* **INSTRUCTIONS FOR THE TASK**:
Update the text read from each item below by changing every "Kč" to "CZK" and keeping everything else the same. Leave the pictures out of your answer.

┄┄┄┄┄┄┄┄┄┄┄┄┄┄┄┄┄┄┄┄

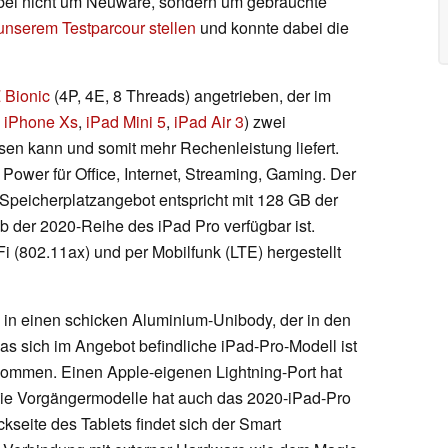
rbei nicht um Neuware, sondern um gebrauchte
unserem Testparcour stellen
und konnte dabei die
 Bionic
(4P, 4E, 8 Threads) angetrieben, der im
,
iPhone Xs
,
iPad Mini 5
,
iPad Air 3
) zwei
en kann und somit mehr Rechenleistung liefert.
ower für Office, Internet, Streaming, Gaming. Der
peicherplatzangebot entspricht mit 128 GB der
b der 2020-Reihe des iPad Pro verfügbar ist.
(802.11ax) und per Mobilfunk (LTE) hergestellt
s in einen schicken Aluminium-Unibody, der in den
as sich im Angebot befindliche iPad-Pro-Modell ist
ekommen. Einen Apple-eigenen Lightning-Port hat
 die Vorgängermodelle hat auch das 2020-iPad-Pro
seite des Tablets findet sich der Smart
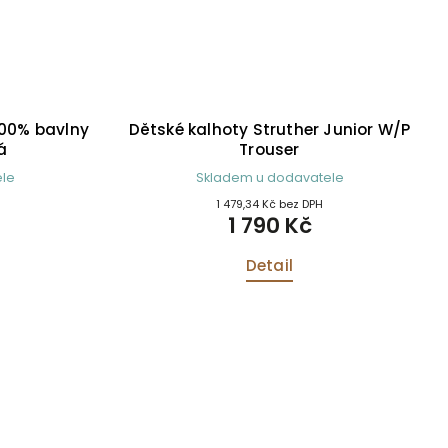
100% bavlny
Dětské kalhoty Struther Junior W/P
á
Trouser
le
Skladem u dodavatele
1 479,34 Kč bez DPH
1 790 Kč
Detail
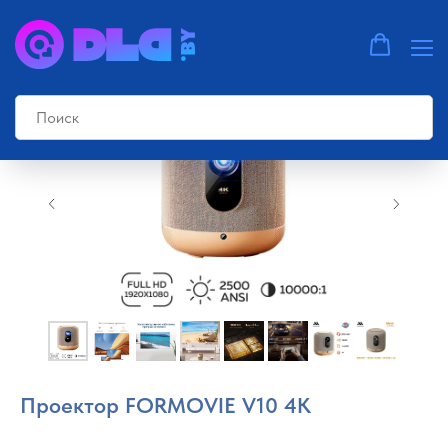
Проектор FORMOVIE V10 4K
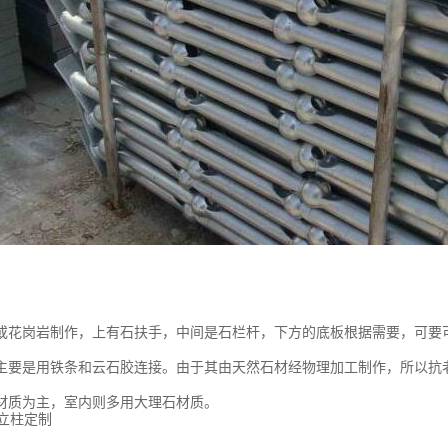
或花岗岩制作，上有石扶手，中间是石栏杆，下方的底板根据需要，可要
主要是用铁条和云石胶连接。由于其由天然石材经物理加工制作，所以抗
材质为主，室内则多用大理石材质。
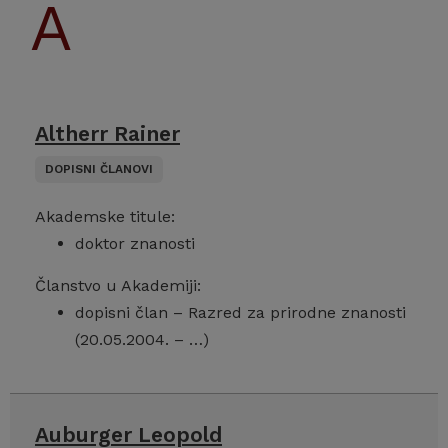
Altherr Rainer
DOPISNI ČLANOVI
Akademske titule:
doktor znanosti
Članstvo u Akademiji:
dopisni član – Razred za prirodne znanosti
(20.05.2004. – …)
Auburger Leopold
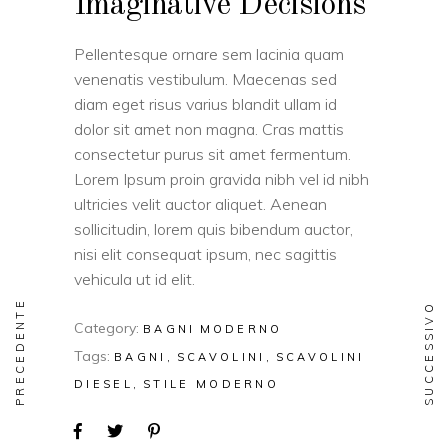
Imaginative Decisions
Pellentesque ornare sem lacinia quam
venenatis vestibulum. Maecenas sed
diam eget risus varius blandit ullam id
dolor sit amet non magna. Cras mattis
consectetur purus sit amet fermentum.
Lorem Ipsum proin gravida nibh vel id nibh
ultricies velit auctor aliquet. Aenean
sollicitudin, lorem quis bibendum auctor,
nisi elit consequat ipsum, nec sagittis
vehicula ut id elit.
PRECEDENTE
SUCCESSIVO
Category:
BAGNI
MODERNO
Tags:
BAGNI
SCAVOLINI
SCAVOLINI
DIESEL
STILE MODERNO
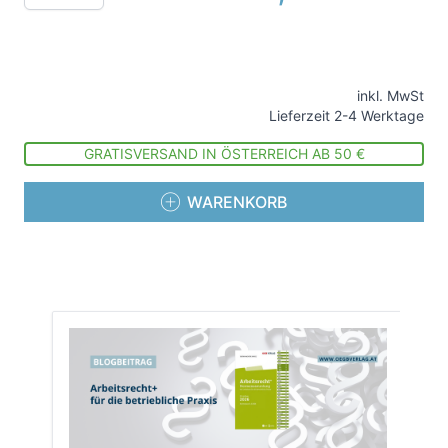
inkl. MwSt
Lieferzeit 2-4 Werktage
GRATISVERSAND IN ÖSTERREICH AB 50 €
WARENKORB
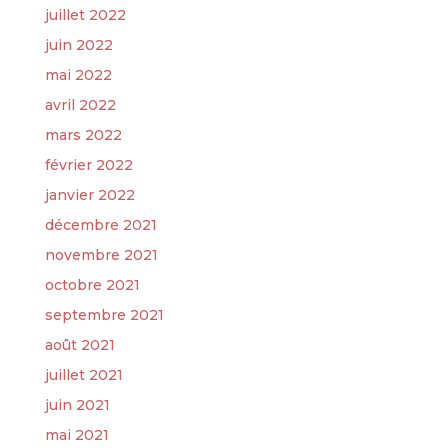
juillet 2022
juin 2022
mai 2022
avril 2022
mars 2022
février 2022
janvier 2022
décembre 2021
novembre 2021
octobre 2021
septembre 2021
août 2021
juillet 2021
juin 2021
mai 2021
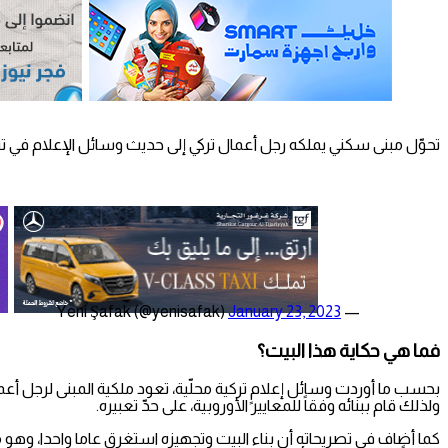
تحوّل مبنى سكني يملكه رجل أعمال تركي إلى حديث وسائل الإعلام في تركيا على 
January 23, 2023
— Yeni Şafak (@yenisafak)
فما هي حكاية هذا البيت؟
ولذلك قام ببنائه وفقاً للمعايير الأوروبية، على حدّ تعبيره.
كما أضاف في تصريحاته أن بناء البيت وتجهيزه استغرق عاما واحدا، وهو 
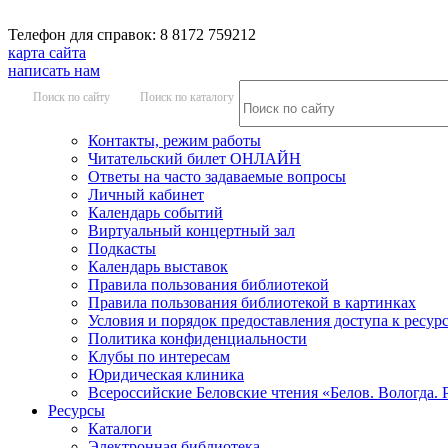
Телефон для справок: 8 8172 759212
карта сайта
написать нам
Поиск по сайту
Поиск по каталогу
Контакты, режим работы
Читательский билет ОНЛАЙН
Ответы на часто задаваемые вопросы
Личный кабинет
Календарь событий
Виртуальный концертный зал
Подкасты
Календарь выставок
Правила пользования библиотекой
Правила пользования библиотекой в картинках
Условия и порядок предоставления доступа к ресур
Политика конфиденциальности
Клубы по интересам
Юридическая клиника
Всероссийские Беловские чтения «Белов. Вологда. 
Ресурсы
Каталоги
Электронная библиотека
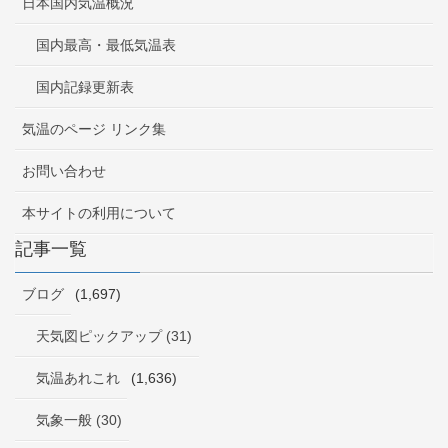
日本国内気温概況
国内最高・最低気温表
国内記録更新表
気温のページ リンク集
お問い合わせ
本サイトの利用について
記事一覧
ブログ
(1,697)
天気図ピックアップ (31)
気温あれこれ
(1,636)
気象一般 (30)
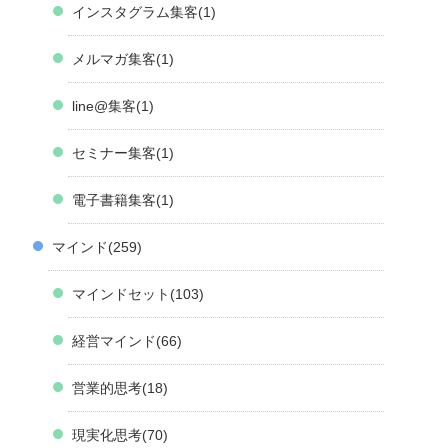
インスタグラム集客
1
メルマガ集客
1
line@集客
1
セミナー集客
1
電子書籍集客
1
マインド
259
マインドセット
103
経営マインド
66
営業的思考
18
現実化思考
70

┄┄┄┄┄┄┄┄┄┄┄┄┄┄┄┄┄┄┄┄

* **ANSWER**:
rbei nicht um Neuware, sondern um gebrauchte
unserem Testparcour stellen
und konnte dabei die
 Bionic
(4P, 4E, 8 Threads) angetrieben, der im
,
iPhone Xs
,
iPad Mini 5
,
iPad Air 3
) zwei
en kann und somit mehr Rechenleistung liefert.
ower für Office, Internet, Streaming, Gaming. Der
peicherplatzangebot entspricht mit 128 GB der
b der 2020-Reihe des iPad Pro verfügbar ist.
(802.11ax) und per Mobilfunk (LTE) hergestellt
s in einen schicken Aluminium-Unibody, der in den
as sich im Angebot befindliche iPad-Pro-Modell ist
ekommen. Einen Apple-eigenen Lightning-Port hat
 die Vorgängermodelle hat auch das 2020-iPad-Pro
seite des Tablets findet sich der Smart
100% bavlny
Dětské kalhoty Struther Junior W/P
á
Trouser
le
Skladem u dodavatele
1 479,34 CZK bez DPH
1 790 CZK
Detail
Проектор FORMOVIE V10 4K
或花岗岩制作，上有石扶手，中间是石栏杆，下方的底板根据需要，可要
主要是用铁条和云石胶连接。由于其由天然石材经物理加工制作，所以抗
材质为主，室内则多用大理石材质。
Altherr Rainer
DOPISNI ČLANOVI
Akademske titule:
doktor znanosti
Članstvo u Akademiji:
dopisni član – Razred za prirodne znanosti
(20.05.2004. – …)
Auburger Leopold
Imaginative Decisions
Pellentesque ornare sem lacinia quam
venenatis vestibulum. Maecenas sed
diam eget risus varius blandit ullam id
dolor sit amet non magna. Cras mattis
consectetur purus sit amet fermentum.
Lorem Ipsum proin gravida nibh vel id nibh
ultricies velit auctor aliquet. Aenean
sollicitudin, lorem quis bibendum auctor,
nisi elit consequat ipsum, nec sagittis
vehicula ut id elit.
PRECEDENTE
SUCCESSIVO
Category:
BAGNI
MODERNO
Tags:
BAGNI
SCAVOLINI
SCAVOLINI
DIESEL
STILE MODERNO
inkl. MwSt
Lieferzeit 2-4 Werktage
GRATISVERSAND IN ÖSTERREICH AB 50 €
WARENKORB
juillet 2022
juin 2022
mai 2022
avril 2022
mars 2022
février 2022
janvier 2022
décembre 2021
novembre 2021
octobre 2021
septembre 2021
août 2021
juillet 2021
juin 2021
mai 2021
تحوّل مبنى سكني يملكه رجل أعمال تركي إلى حديث وسائل الإعلام في تركيا على 
January 23, 2023
— Yeni Şafak (@yenisafak)
فما هي حكاية هذا البيت؟
ولذلك قام ببنائه وفقاً للمعايير الأوروبية، على حدّ تعبيره.
كما أضاف في تصريحاته أن بناء البيت وتجهيزه استغرق عاما واحدا، وهو 
Телефон для справок: 8 8172 759212
карта сайта
написать нам
Поиск по сайту
Поиск по каталогу
Контакты, режим работы
Читательский билет ОНЛАЙН
Ответы на часто задаваемые вопросы
Личный кабинет
Календарь событий
Виртуальный концертный зал
Подкасты
Календарь выставок
Правила пользования библиотекой
Правила пользования библиотекой в картинках
Условия и порядок предоставления доступа к ресур
Политика конфиденциальности
Клубы по интересам
Юридическая клиника
Всероссийские Беловские чтения «Белов. Вологда. 
Ресурсы
Каталоги
Электронная библиотека
日本国内気温概況
国内最高・最低気温表
国内記録更新表
気温のページ リンク集
お問い合わせ
本サイトの利用について
記事一覧
ブログ
(1,697)
天気図ピックアップ (31)
気温あれこれ
(1,636)
気象一般 (30)
インスタグラム集客
1
メルマガ集客
1
line@集客
1
セミナー集客
1
電子書籍集客
1
マインド
259
マインドセット
103
経営マインド
66
営業的思考
18
現実化思考
70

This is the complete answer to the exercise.